PROMPT: Reproduce word for word the line that contains "369 261 1.69" and each line that follows it, stopping after the final line of the material.
[RECORDS SUPPLIED]
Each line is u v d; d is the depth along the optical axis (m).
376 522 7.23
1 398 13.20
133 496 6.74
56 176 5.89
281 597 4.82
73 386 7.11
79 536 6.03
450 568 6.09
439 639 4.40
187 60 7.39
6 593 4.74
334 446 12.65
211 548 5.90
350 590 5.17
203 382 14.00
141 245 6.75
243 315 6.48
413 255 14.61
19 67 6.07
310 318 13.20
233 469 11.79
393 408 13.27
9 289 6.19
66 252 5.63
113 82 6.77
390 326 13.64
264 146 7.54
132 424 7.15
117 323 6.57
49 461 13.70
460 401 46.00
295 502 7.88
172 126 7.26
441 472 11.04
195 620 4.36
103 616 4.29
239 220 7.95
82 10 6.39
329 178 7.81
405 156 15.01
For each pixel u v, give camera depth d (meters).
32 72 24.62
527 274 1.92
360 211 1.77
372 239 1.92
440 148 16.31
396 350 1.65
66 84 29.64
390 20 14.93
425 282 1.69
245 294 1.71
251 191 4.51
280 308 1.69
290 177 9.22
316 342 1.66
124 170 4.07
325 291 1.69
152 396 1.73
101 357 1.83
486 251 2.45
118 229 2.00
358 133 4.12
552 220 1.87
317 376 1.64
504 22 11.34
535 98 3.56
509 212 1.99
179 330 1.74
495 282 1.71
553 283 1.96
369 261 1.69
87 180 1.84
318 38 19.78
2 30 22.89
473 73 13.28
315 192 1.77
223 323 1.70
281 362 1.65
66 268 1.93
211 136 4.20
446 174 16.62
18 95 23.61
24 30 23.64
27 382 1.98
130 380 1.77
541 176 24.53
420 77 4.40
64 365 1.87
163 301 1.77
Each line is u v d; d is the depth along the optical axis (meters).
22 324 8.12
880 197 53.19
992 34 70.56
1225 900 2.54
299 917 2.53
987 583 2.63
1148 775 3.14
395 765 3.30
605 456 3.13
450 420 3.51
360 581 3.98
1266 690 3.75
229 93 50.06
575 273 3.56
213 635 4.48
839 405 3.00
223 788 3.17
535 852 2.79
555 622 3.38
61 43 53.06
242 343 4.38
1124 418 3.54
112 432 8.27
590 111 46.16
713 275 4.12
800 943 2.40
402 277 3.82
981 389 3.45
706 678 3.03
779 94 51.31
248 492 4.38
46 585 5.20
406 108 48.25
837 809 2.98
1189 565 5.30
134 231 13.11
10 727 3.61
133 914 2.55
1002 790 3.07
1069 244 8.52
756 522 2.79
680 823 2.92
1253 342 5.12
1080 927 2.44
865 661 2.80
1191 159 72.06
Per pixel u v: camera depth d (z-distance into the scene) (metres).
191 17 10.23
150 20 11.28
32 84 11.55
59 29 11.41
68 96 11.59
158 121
[/RECORDS SUPPLIED]
SOLUTION:
369 261 1.69
87 180 1.84
318 38 19.78
2 30 22.89
473 73 13.28
315 192 1.77
223 323 1.70
281 362 1.65
66 268 1.93
211 136 4.20
446 174 16.62
18 95 23.61
24 30 23.64
27 382 1.98
130 380 1.77
541 176 24.53
420 77 4.40
64 365 1.87
163 301 1.77
Each line is u v d; d is the depth along the optical axis (meters).
22 324 8.12
880 197 53.19
992 34 70.56
1225 900 2.54
299 917 2.53
987 583 2.63
1148 775 3.14
395 765 3.30
605 456 3.13
450 420 3.51
360 581 3.98
1266 690 3.75
229 93 50.06
575 273 3.56
213 635 4.48
839 405 3.00
223 788 3.17
535 852 2.79
555 622 3.38
61 43 53.06
242 343 4.38
1124 418 3.54
112 432 8.27
590 111 46.16
713 275 4.12
800 943 2.40
402 277 3.82
981 389 3.45
706 678 3.03
779 94 51.31
248 492 4.38
46 585 5.20
406 108 48.25
837 809 2.98
1189 565 5.30
134 231 13.11
10 727 3.61
133 914 2.55
1002 790 3.07
1069 244 8.52
756 522 2.79
680 823 2.92
1253 342 5.12
1080 927 2.44
865 661 2.80
1191 159 72.06
Per pixel u v: camera depth d (z-distance into the scene) (metres).
191 17 10.23
150 20 11.28
32 84 11.55
59 29 11.41
68 96 11.59
158 121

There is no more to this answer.